Task inputs:
╔══
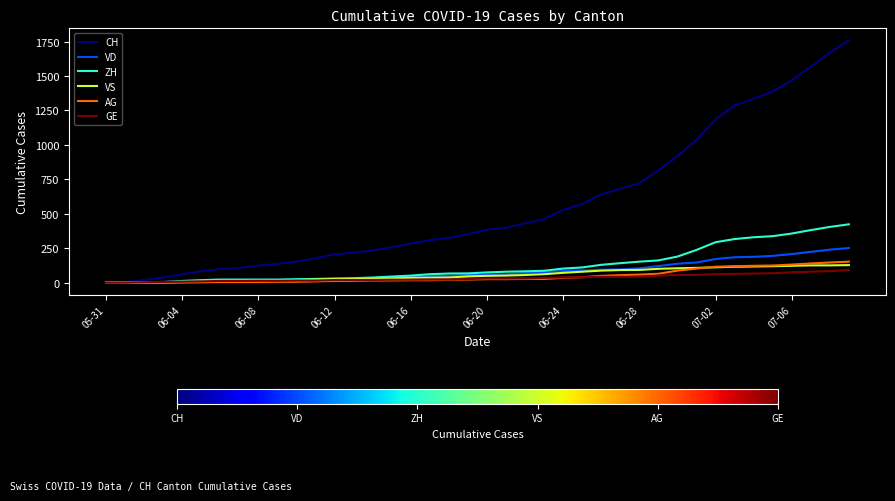

Which series has the largest total across all categories?

CH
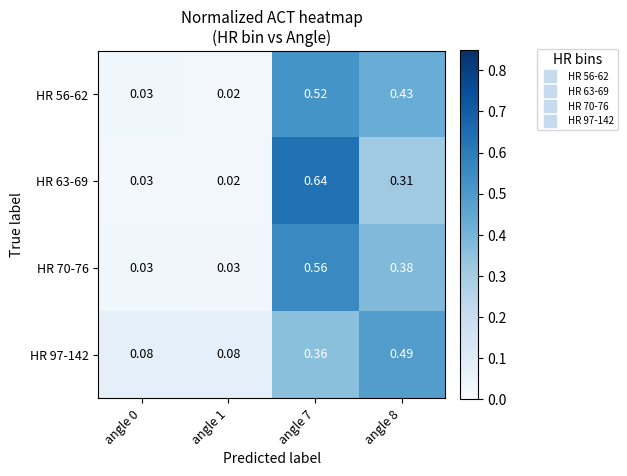

Is the value of HR 56-62 at angle 8 greater than the value of HR 70-76 at angle 8?

Yes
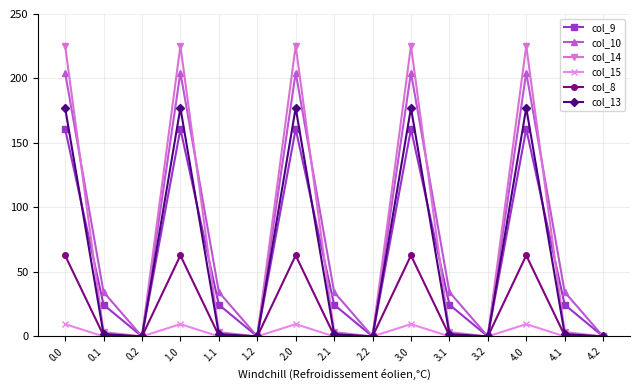

Where is the first local minimum for col_10?

0.2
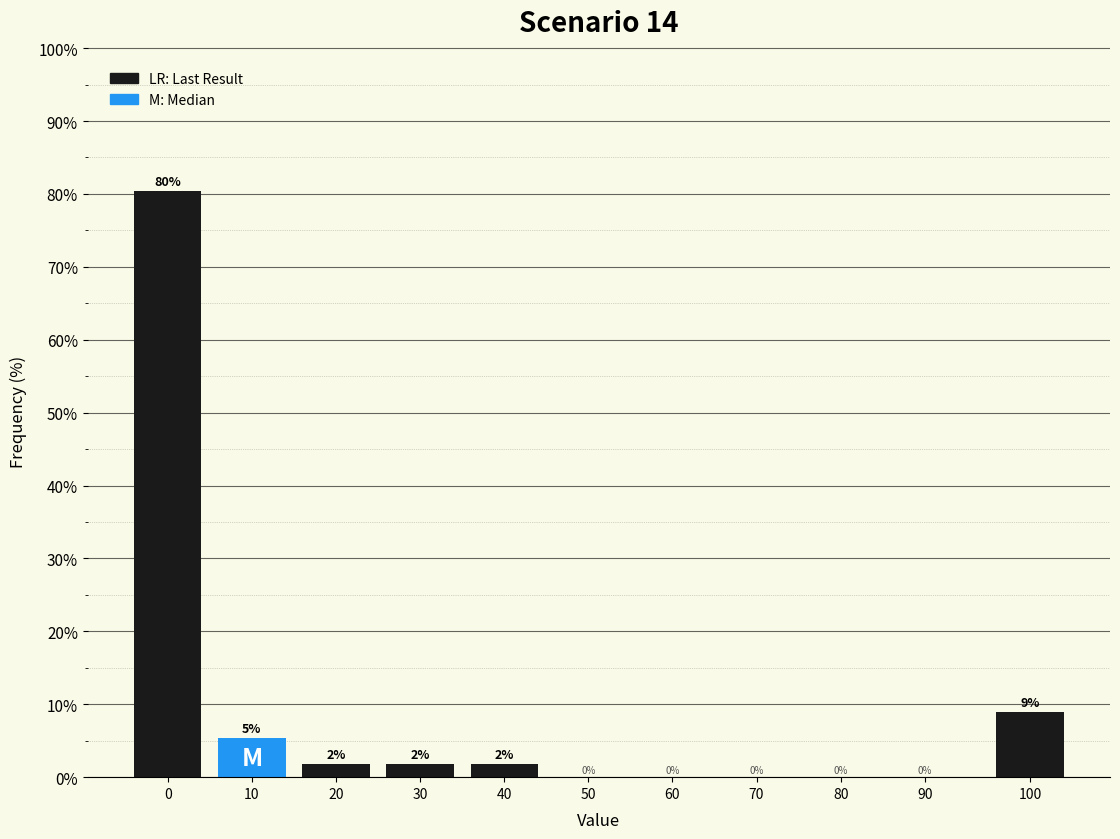

Between 90 and 30, which is larger?

30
╚══
Pull out every line in the rows above that contains the string "than". Case counts.

Is the value of HR 56-62 at angle 8 greater than the value of HR 70-76 at angle 8?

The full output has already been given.